**WORK TO BE COMPLETED**
Count the lines in the records below that contain the word "matrix", matching case exactly, and give only that number.

**DATA LISTING**

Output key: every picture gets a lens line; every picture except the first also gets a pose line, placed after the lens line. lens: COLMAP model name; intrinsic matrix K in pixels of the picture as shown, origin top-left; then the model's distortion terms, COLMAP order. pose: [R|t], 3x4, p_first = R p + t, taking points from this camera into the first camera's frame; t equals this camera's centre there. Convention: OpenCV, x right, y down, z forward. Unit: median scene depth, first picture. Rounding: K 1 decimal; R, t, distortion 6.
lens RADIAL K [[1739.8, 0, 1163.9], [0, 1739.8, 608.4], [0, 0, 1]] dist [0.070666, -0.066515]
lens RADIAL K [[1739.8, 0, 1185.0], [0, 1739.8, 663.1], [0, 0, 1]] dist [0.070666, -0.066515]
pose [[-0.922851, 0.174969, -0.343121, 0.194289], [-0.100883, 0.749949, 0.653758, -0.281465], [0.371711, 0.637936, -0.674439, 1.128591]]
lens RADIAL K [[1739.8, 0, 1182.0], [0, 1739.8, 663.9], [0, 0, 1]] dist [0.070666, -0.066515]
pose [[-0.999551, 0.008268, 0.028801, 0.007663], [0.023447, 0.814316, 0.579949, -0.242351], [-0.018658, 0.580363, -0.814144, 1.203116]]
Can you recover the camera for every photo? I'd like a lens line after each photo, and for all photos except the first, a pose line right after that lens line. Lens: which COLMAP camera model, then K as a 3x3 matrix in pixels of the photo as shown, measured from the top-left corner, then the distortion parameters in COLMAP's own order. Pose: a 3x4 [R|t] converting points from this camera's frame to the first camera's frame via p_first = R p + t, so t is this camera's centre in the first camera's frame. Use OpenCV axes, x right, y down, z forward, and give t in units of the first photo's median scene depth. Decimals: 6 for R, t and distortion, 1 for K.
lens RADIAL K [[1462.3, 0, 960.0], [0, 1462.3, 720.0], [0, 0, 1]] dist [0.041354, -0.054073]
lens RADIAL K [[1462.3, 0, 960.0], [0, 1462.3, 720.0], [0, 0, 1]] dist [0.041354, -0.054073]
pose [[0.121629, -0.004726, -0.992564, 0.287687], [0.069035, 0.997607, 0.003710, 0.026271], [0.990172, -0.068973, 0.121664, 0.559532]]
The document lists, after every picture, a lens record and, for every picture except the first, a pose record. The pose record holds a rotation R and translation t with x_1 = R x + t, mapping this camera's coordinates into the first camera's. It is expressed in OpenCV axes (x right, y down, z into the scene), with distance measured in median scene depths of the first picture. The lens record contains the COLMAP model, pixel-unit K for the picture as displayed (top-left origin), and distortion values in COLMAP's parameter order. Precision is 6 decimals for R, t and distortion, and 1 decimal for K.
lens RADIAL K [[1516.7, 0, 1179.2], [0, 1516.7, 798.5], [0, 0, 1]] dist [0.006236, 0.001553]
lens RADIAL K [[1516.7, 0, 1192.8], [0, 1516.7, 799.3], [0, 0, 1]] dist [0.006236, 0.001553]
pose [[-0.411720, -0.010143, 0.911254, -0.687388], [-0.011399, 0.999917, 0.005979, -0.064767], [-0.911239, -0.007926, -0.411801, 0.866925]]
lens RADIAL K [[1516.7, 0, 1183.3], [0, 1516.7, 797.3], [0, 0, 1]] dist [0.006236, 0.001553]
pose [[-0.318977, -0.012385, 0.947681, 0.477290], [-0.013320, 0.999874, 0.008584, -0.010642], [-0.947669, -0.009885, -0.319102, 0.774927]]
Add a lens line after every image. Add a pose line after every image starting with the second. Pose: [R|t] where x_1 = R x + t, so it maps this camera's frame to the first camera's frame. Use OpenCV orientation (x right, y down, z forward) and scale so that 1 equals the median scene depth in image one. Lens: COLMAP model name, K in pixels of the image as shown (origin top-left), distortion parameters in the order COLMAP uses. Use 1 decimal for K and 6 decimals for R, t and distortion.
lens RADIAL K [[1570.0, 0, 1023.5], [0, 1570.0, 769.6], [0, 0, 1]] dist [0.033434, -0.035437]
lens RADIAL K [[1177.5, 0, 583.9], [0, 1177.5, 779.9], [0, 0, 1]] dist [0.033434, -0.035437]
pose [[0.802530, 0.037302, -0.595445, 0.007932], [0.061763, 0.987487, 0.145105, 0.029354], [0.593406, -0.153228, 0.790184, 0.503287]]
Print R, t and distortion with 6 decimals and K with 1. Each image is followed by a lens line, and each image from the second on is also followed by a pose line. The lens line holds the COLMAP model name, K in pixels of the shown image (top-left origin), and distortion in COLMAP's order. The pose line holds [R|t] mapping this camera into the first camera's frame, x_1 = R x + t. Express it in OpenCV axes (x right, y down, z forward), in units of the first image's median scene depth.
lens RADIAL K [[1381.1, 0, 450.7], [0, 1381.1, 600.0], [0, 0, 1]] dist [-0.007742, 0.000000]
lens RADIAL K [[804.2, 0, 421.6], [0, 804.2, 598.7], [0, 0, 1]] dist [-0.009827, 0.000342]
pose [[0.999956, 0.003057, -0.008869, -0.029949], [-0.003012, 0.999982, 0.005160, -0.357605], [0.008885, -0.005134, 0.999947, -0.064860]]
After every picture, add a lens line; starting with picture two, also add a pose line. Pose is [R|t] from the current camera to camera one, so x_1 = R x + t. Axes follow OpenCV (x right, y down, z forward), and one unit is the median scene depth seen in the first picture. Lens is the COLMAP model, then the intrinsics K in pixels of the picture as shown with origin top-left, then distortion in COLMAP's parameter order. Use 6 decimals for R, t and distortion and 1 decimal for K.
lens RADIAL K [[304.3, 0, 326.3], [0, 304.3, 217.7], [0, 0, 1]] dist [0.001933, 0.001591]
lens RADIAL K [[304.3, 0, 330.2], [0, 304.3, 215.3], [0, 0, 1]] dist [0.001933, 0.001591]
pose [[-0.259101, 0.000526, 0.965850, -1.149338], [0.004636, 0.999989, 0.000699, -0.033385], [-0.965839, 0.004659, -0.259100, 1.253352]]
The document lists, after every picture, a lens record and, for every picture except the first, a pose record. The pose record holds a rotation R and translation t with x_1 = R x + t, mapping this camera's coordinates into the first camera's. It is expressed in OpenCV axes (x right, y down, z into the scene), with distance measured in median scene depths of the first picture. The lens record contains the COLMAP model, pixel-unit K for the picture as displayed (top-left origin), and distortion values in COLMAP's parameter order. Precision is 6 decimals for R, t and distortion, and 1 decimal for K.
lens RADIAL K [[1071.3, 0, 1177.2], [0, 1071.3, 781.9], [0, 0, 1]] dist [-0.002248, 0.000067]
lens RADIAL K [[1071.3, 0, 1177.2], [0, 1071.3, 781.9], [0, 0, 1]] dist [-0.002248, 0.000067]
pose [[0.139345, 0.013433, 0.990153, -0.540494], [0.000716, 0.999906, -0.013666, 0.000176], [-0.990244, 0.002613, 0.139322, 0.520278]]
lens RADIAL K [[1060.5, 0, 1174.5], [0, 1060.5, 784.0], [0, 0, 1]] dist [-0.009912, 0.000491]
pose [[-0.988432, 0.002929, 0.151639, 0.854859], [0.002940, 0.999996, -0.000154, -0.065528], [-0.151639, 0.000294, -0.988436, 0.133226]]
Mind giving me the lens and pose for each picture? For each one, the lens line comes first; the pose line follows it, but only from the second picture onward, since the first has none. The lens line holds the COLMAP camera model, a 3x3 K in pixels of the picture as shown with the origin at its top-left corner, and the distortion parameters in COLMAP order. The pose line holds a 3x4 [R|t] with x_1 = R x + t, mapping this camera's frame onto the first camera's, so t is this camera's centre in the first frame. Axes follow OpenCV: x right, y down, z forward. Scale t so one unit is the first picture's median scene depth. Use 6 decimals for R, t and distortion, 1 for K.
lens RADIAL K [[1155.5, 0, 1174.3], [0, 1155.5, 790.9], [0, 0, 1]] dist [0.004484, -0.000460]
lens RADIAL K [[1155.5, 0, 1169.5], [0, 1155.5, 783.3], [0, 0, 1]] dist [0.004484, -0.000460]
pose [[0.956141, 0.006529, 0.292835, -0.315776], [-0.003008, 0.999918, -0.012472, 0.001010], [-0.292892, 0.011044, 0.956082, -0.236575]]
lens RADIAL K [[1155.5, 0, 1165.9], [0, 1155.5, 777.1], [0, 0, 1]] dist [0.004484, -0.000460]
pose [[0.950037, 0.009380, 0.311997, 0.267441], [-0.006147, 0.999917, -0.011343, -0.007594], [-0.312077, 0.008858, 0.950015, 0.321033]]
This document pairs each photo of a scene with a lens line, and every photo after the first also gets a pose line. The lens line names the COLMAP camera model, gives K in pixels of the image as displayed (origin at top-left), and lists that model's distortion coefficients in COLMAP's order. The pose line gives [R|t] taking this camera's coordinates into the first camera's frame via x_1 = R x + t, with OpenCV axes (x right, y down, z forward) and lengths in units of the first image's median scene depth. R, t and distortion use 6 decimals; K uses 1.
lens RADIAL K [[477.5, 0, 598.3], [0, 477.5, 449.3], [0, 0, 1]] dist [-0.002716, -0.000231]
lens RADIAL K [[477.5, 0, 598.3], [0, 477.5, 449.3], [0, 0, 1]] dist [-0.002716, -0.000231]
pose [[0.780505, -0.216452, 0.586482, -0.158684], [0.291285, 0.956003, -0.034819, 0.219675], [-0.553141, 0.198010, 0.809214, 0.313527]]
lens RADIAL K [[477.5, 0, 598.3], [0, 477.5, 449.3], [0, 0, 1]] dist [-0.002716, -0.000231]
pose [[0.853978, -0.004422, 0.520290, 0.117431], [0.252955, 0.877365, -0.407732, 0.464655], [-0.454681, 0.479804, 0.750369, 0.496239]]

**EXPECTED OUTPUT**
2